_PROBLEM REQUIREMENTS_: Every line of the material needs an exact copy, apart from the images.

_EXTRACTED DATA_:
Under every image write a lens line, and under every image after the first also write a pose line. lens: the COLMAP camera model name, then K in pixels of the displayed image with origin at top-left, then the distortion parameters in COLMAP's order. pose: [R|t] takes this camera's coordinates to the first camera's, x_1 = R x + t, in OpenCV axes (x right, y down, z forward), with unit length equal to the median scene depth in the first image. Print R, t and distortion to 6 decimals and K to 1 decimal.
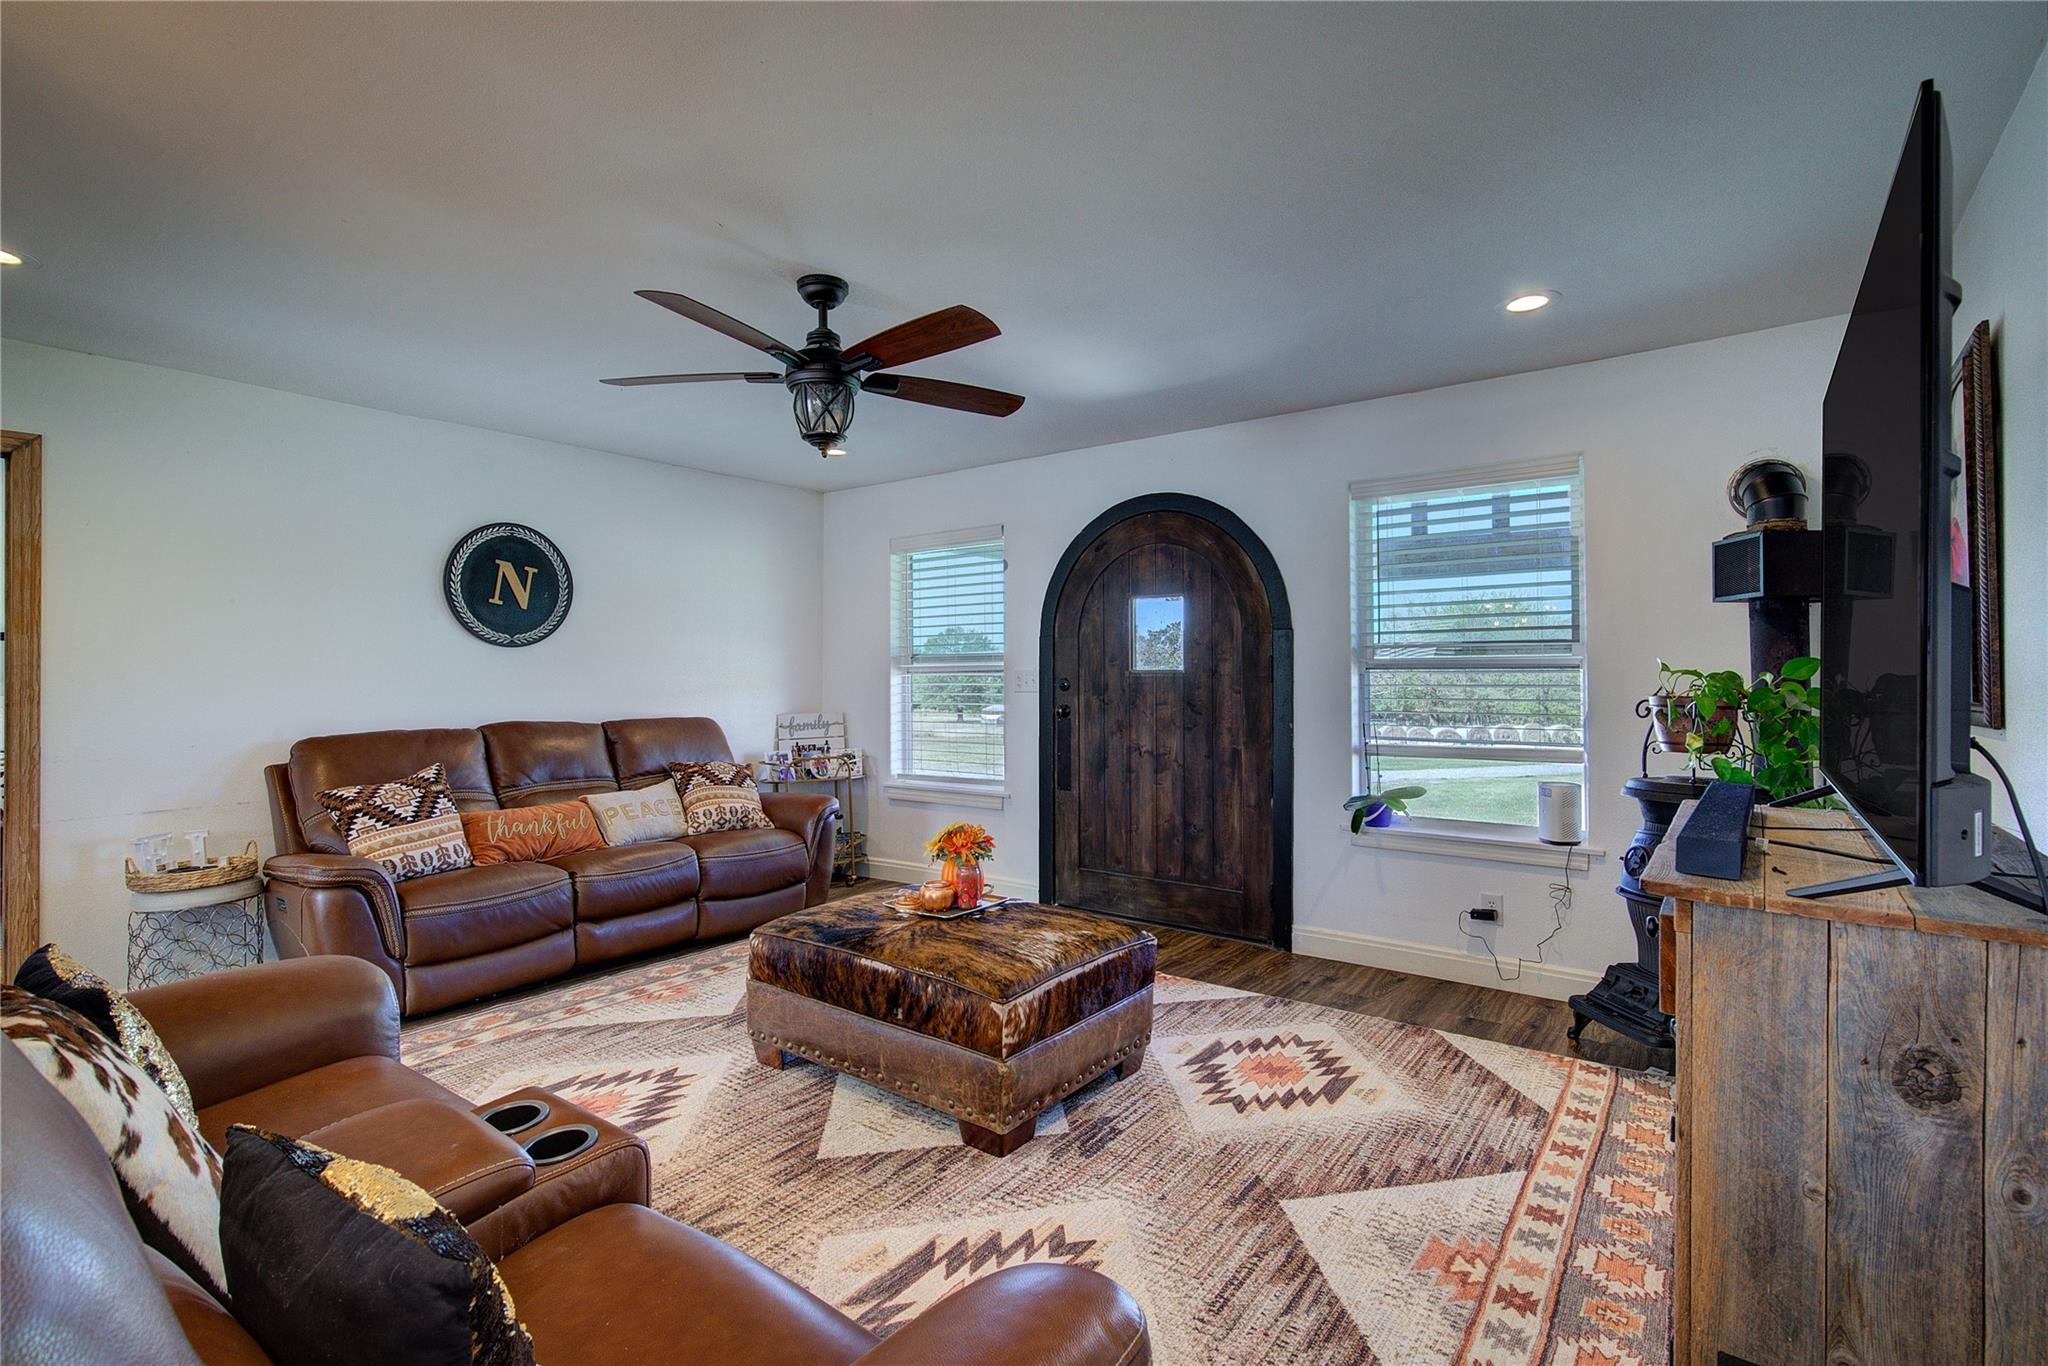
lens RADIAL K [[927.6, 0, 1094.4], [0, 927.6, 671.3], [0, 0, 1]] dist [-0.003117, 0.001182]
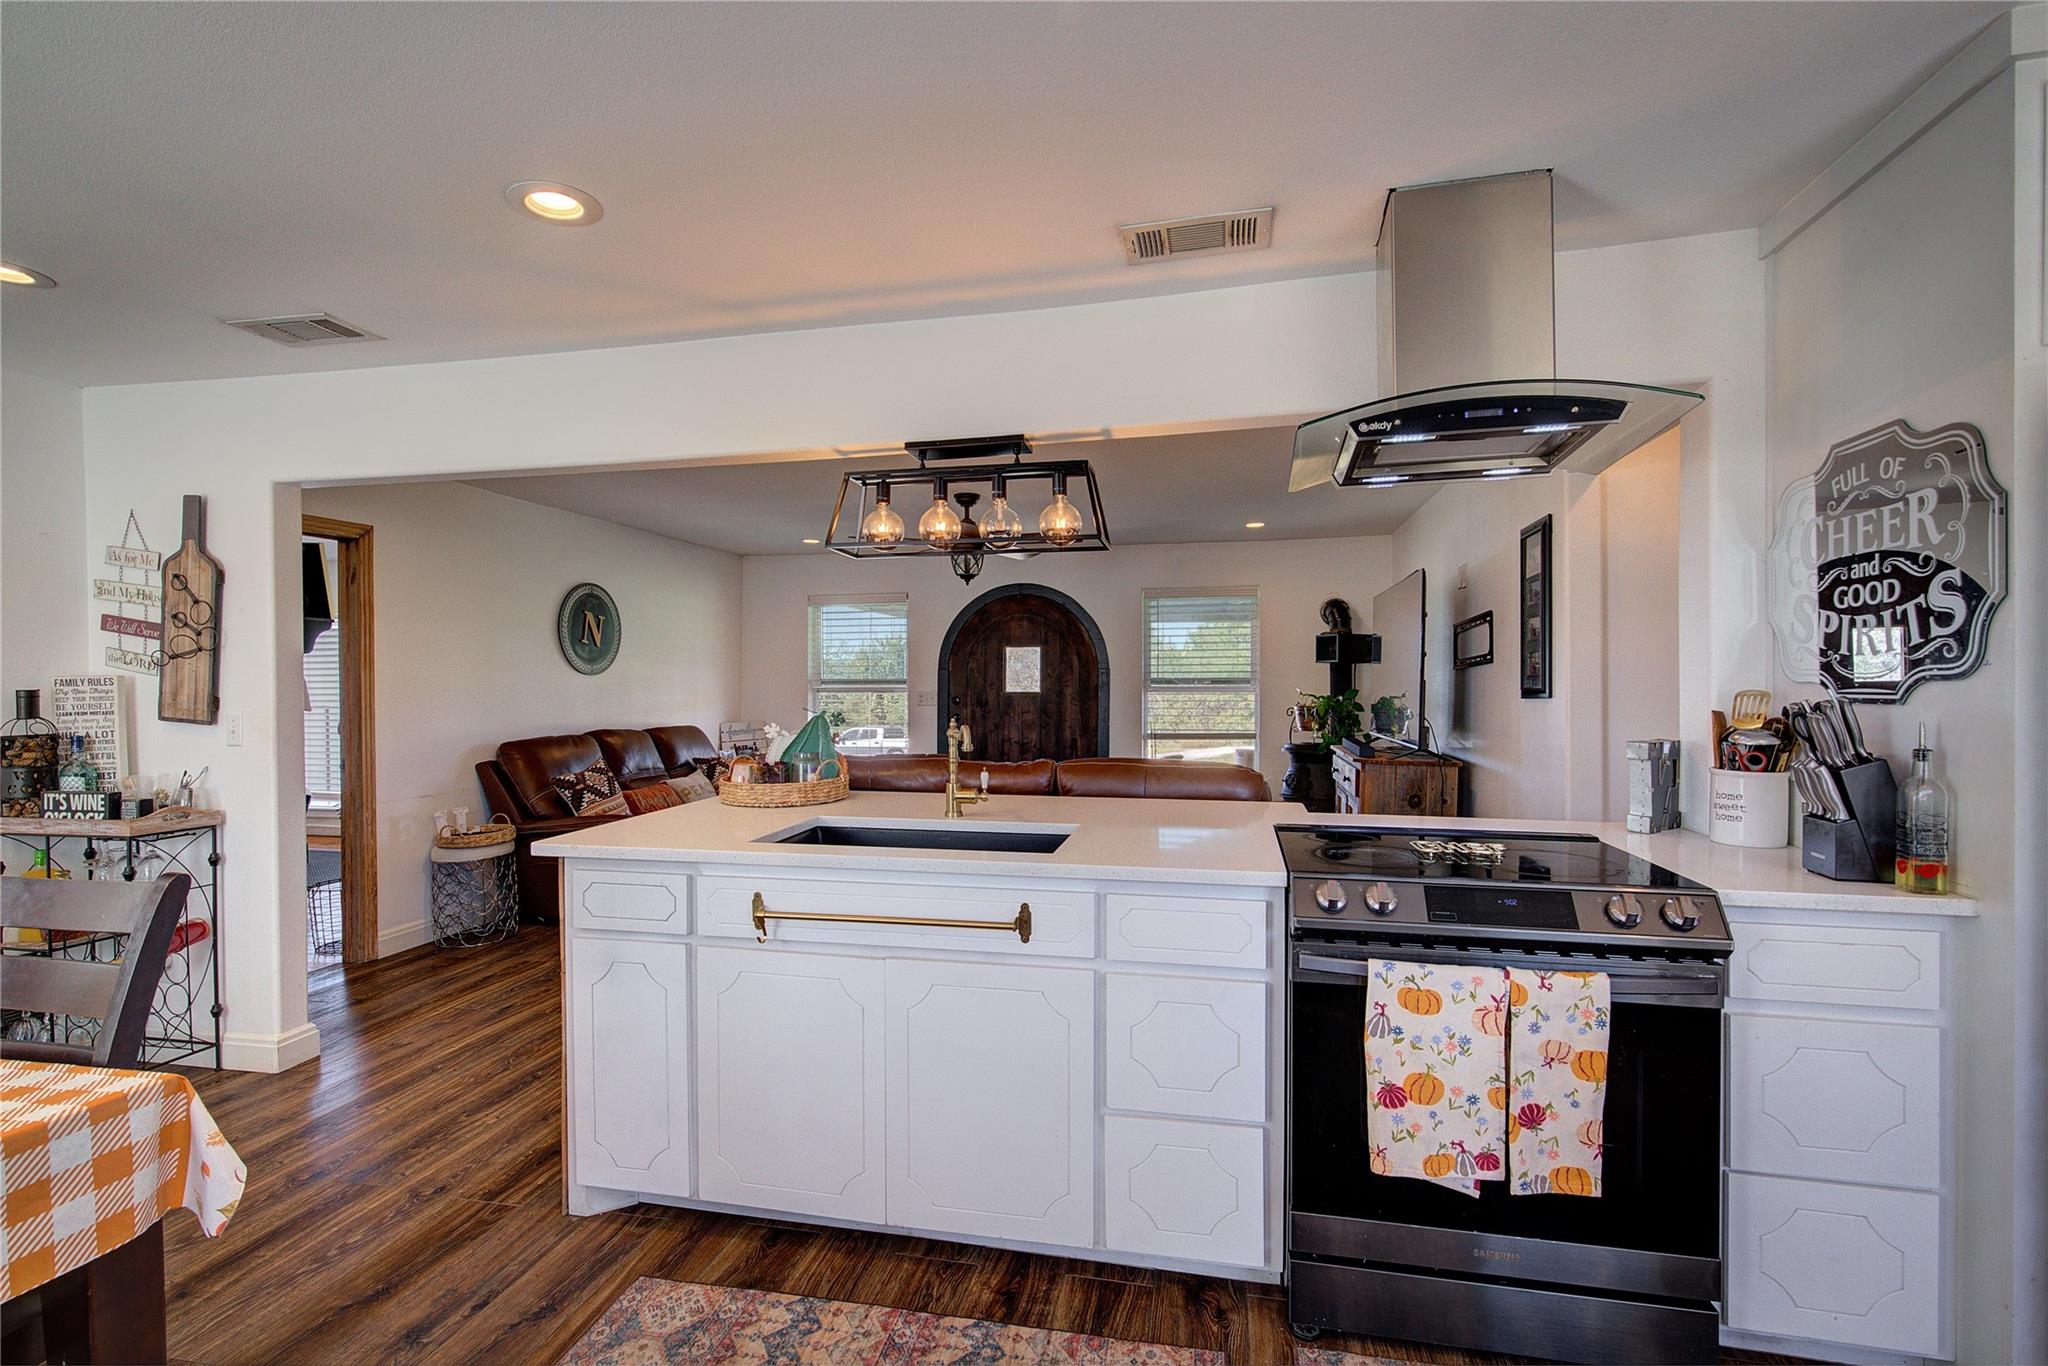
lens RADIAL K [[927.6, 0, 1070.6], [0, 927.6, 694.0], [0, 0, 1]] dist [-0.003117, 0.001182]
pose [[0.901272, -0.000815, 0.433253, -0.585346], [-0.005275, 0.999903, 0.012853, -0.019367], [-0.433222, -0.013869, 0.901181, -0.527202]]
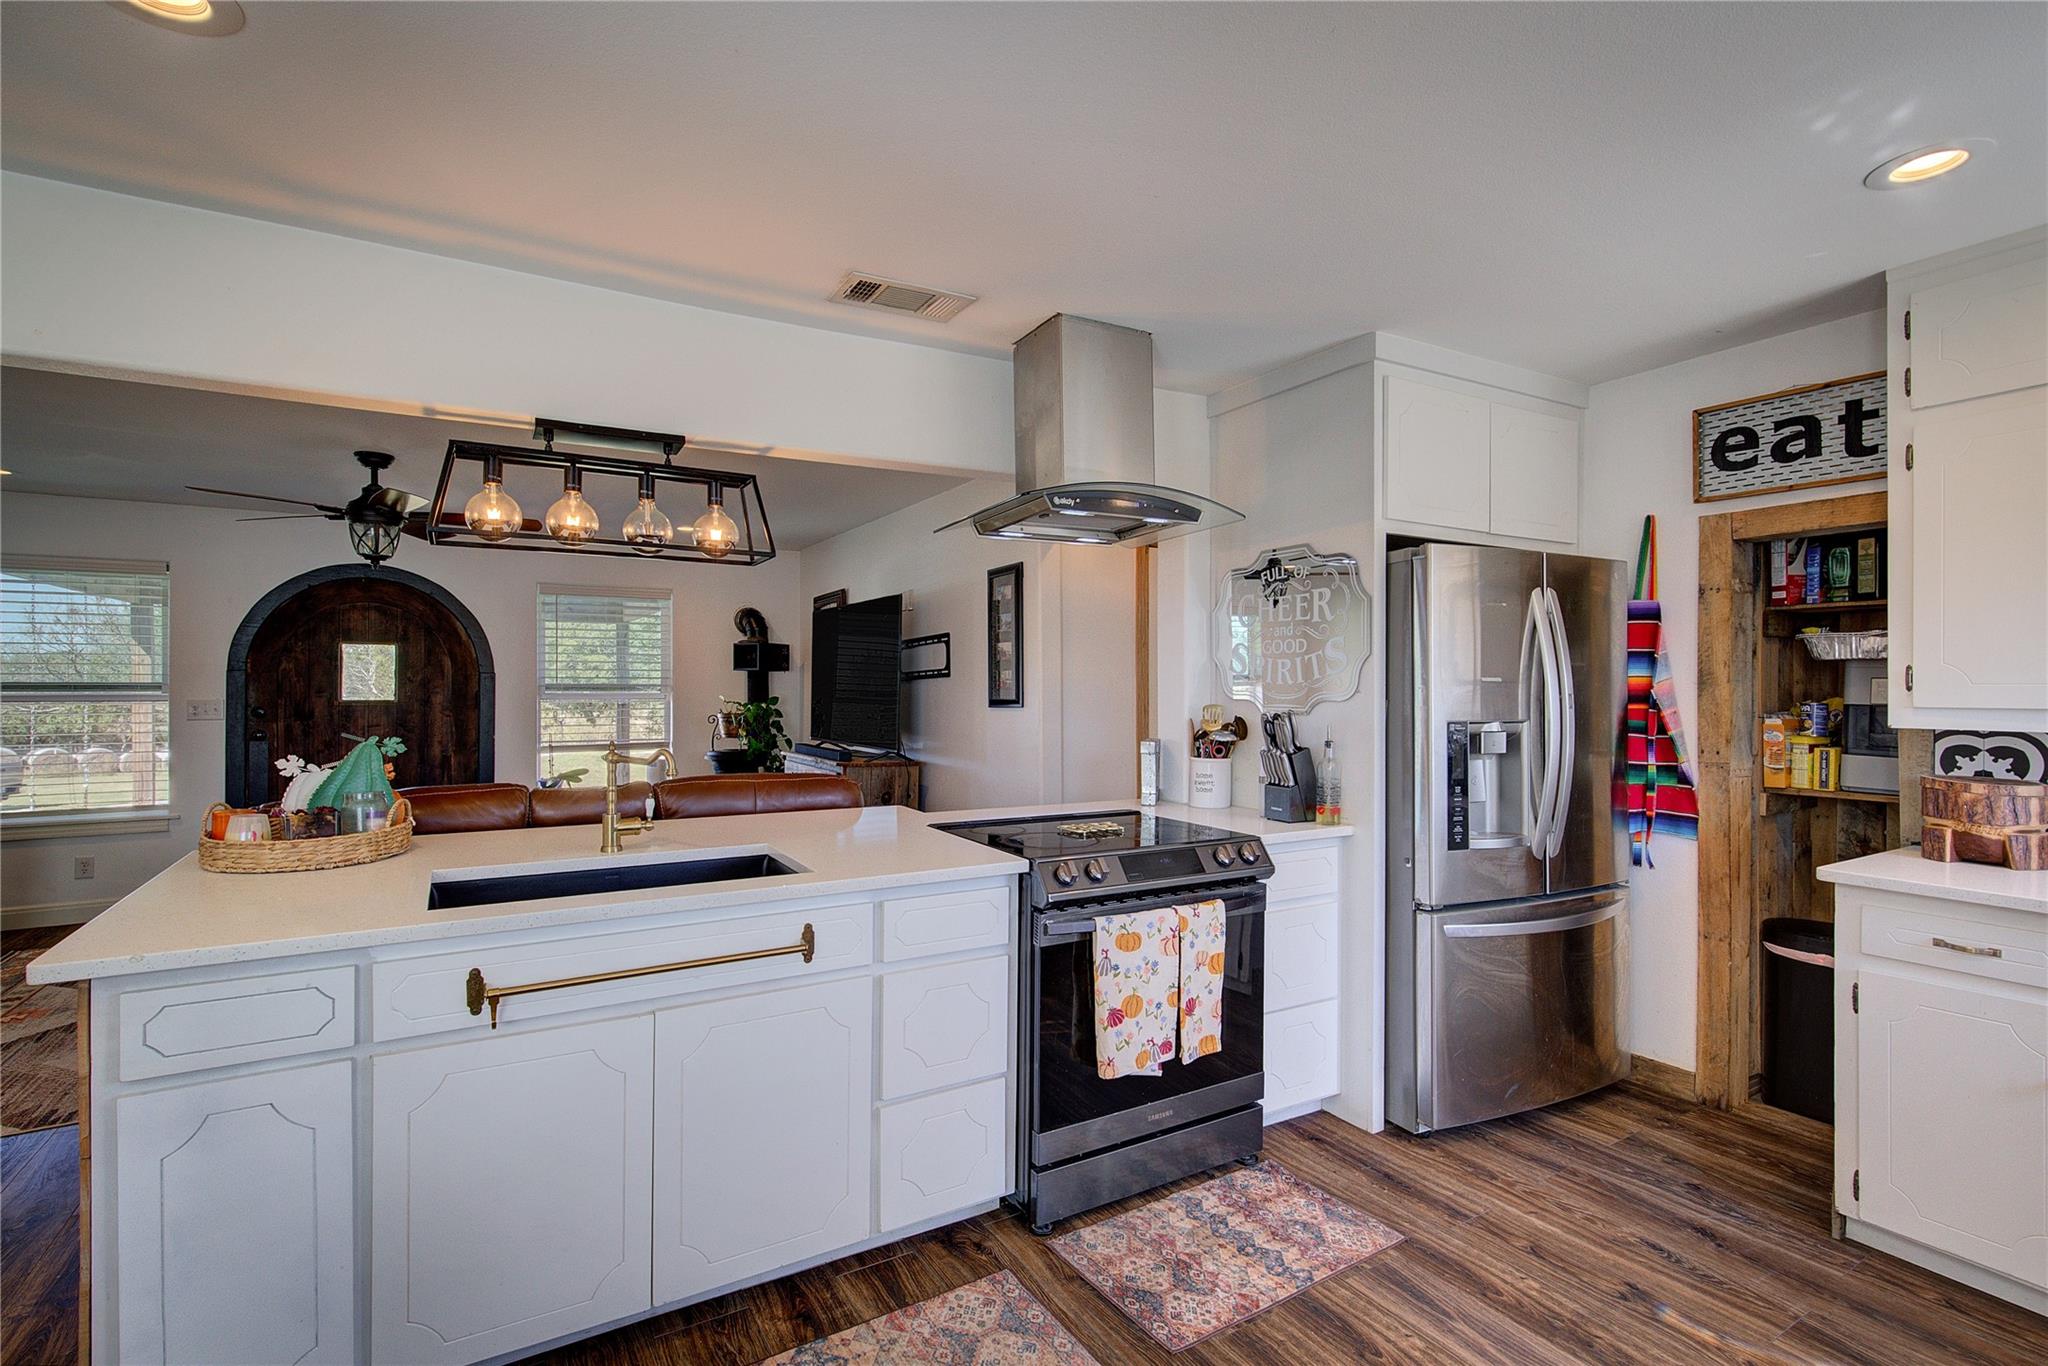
lens RADIAL K [[927.6, 0, 1033.4], [0, 927.6, 693.3], [0, 0, 1]] dist [-0.003117, 0.001182]
pose [[0.374203, -0.000726, 0.927346, -0.819402], [-0.011501, 0.999919, 0.005424, -0.029677], [-0.927275, -0.012695, 0.374165, -0.364160]]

_COMPLETED EXERCISE_:
Under every image write a lens line, and under every image after the first also write a pose line. lens: the COLMAP camera model name, then K in pixels of the displayed image with origin at top-left, then the distortion parameters in COLMAP's order. pose: [R|t] takes this camera's coordinates to the first camera's, x_1 = R x + t, in OpenCV axes (x right, y down, z forward), with unit length equal to the median scene depth in the first image. Print R, t and distortion to 6 decimals and K to 1 decimal.
lens RADIAL K [[927.6, 0, 1094.4], [0, 927.6, 671.3], [0, 0, 1]] dist [-0.003117, 0.001182]
lens RADIAL K [[927.6, 0, 1070.6], [0, 927.6, 694.0], [0, 0, 1]] dist [-0.003117, 0.001182]
pose [[0.901272, -0.000815, 0.433253, -0.585346], [-0.005275, 0.999903, 0.012853, -0.019367], [-0.433222, -0.013869, 0.901181, -0.527202]]
lens RADIAL K [[927.6, 0, 1033.4], [0, 927.6, 693.3], [0, 0, 1]] dist [-0.003117, 0.001182]
pose [[0.374203, -0.000726, 0.927346, -0.819402], [-0.011501, 0.999919, 0.005424, -0.029677], [-0.927275, -0.012695, 0.374165, -0.364160]]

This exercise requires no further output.